• **Document excerpt**:

Our Recipe Collection
Pumpkin Muffins
1 pkg. (7 oz.) HODGSON MILL WHOLE WHEAT MUFFIN MIX
or BRAN MUFFIN MIX
1 Tbsp. low fat butter or vegetable oil
1/2 c milk
2 eggs
1/2 c pumpkin
1/2 tsp cinnamon
1/4 tsp nutmeg
1/3 c chopped nuts, opt.
Preheat oven to 400° F. Line 7 - 8 muffins cups with paper liners or grease muffin cups.
Place contents of package into mixing bowl, cut in low fat butter or vegetable oil. Add remaining ingredients and mix until just blended. Spoon batter into prepared muffin cups. Bake at 400° F for 18 - 20 minutes. Yields: 7- 8 muffins.
Makes 8 servings. Each serving with Whole Wheat Muffin Mix and butter: 162 calories; 3 g dietary fiber; 22 g carbohydrates; 6 g protein; 6 g fat (less than 1 g saturated fat); 55 mg cholesterol; 458 mg sodium.
Makes 8 servings. Each serving with Whole Wheat Muffin Mix and oil: 169 calories; 3 g dietary fiber; 22 g carbohydrates; 6 g protein; 7 g fat (1 g saturated fat); 54 mg cholesterol; 446 mg sodium.
Makes 8 servings. Each serving with Bran Muffin Mix and butter: 162 calories; 3 g dietary fiber; 22 g carbohydrates; 6 g protein; 6 g fat (less than 1 g saturated fat); 55 mg cholesterol; 175 mg sodium.
Makes 8 servings. Each serving Bran Muffin Mix and oil: 169 calories; 3 g dietary fiber; 22 g carbohydrates; 6 g protein; 7 g fat (1 g saturated fat); 55 mg cholesterol; 164 mg sodium.

• **Tasks**:
[1] Answer these questions from the pumpkin muffin recipe:
(a) At what temperature should the oven be preheated?
(b) For how long should the muffins bake?
(c) How much sodium is in each serving made with Bran Muffin Mix and oil?
[2] Please repeat the pumpkin muffin recipe word for word, starting with "Our Recipe Collection" and going on through "chopped nuts, opt.".
[3] List every ingredient in the pumpkin muffin recipe that is measured in cups, with its amount.
The records have nothing to do with the pumpkin muffin recipe.

• **Dataset**:
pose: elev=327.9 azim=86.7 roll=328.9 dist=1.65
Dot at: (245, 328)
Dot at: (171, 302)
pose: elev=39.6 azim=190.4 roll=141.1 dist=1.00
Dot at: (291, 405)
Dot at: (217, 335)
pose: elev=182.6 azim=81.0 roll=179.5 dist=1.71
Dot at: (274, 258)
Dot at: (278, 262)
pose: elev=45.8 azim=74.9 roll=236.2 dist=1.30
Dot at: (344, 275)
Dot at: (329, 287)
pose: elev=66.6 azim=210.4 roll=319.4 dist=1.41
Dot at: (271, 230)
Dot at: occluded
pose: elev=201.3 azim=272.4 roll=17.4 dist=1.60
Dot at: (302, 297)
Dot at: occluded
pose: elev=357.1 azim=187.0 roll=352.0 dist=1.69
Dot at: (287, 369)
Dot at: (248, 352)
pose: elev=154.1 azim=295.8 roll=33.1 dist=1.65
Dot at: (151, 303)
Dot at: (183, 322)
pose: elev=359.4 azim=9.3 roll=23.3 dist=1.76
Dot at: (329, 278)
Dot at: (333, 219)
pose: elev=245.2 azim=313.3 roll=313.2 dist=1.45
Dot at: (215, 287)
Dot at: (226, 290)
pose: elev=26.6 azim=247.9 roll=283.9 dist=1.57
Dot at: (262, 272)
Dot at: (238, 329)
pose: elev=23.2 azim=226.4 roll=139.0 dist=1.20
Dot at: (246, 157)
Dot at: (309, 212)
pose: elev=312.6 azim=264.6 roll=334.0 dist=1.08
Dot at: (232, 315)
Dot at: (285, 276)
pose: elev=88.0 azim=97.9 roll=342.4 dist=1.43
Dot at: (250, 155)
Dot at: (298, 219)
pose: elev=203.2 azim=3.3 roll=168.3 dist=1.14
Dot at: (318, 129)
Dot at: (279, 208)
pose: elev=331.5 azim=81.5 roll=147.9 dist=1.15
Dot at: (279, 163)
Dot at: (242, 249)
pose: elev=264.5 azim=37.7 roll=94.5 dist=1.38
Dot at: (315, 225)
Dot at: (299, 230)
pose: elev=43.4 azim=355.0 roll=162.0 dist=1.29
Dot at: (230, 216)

• **Results by task**:
[1]
(a) 400° F
(b) 18 - 20 minutes
(c) 164 mg

[2]
Our Recipe Collection
Pumpkin Muffins
1 pkg. (7 oz.) HODGSON MILL WHOLE WHEAT MUFFIN MIX
or BRAN MUFFIN MIX
1 Tbsp. low fat butter or vegetable oil
1/2 c milk
2 eggs
1/2 c pumpkin
1/2 tsp cinnamon
1/4 tsp nutmeg
1/3 c chopped nuts, opt.

[3]
1/2 c milk
1/2 c pumpkin
1/3 c chopped nuts (optional)